Measurement of the levels of ethylene oxide around the facility, which was owned by Sterigenics and has since closed, was conducted in May 2018 and showed an elevated risk of cancer due to the gas. In June, the regional administrator responsible for the area was briefed on the monitoring results and was preparing to release them to the public by posting them to the agency’s website. According to the report, “the then-Region 5 regional administrator expressed concern about the monitoring results and wanted to immediately release them to the public to avoid another public health emergency like the Flint, Michigan drinking water crisis.”
But Wehrum, who was not mentioned by name but referred to as “then-assistant administrator for air and radiation,” directed the regional administrator not to release the results to the public, according to the report. Before serving as head of EPA’s Office of Air and Radiation, Wehrum was a lobbyist who represented chemical and oil companies. He left the post in 2019, while under scrutiny from the House of Representatives, the Senate, and the EPA’s inspector general. The Senate report found Wehrum was instituting changes that would increase air pollution and benefit his former clients at the lobbying firm Hunton Andrews Kurth LLP.
Wehrum did not immediately respond to a request for comment.
In August 2018, the regional office of the EPA that covers Illinois did post the results of the monitoring on its website, but only briefly. “The Region 5’s webpage on Sterigenics facility monitoring was online for about an hour before the then-deputy assistant administrator for Air and Radiation directed Region 5 to take the webpage down,” according to the report.
The inspector general’s report also notes that the EPA did not meet with residents of Lake County who were exposed to the same gas.
The report does not explore the role of Wehrum or other EPA staff in deciding not to inform residents of dozens of other communities exposed to ethylene oxide of the dangers they faced.

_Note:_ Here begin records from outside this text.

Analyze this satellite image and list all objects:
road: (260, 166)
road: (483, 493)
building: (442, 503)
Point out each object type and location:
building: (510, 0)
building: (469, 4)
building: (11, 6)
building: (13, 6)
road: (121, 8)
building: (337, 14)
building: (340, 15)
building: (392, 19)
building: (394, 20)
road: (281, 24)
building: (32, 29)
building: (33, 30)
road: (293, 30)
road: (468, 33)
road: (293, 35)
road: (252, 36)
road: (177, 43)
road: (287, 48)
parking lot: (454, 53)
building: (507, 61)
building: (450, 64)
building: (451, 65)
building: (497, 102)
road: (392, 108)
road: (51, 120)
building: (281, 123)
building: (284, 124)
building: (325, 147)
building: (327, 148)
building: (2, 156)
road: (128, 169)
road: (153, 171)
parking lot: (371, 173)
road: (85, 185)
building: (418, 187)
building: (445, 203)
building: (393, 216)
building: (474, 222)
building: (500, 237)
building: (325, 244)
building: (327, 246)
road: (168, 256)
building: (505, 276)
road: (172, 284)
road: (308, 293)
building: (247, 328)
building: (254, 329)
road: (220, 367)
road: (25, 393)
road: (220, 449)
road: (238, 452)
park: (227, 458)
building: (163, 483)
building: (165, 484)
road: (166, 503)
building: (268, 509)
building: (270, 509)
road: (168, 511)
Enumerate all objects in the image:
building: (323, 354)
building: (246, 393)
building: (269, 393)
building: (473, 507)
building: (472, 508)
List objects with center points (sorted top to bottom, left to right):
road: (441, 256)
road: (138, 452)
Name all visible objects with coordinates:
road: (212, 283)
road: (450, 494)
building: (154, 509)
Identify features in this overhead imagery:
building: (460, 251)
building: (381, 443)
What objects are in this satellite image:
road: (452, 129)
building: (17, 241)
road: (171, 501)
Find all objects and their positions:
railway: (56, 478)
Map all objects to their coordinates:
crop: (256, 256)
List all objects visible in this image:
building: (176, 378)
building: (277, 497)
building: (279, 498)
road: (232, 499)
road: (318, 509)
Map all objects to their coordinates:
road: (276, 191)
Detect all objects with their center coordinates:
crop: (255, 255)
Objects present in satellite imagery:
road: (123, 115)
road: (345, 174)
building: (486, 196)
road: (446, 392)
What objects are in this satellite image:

In a 2019 investigation, The Intercept found that more than 100 census tracts had elevated cancer risk due to ethylene oxide pollution. The vast majority of the people in these communities were not notified of the risk they faced. In an investigation published in March, The Intercept found that the Trump EPA encouraged companies to change their reported ethylene oxide emissions to a publicly available database called the Toxics Release Inventory. That story also found that the agency had conducted modeling that revealed ethylene oxide emissions from a plant in Port Neches, Texas, caused elevated cancer risk in an area around the plant that stretched more than 1,000 square miles, but the agency didn’t inform residents living there.
The inspector general’s report concludes that the EPA’s Office of Air and Radiation “senior leaders issued instructions that hindered Region 5’s efforts to address ethylene oxide in a timely manner,” and the “EPA did not act consistently with its mission or guidance on risk communication.” The report requests a written response from the agency within 60 days.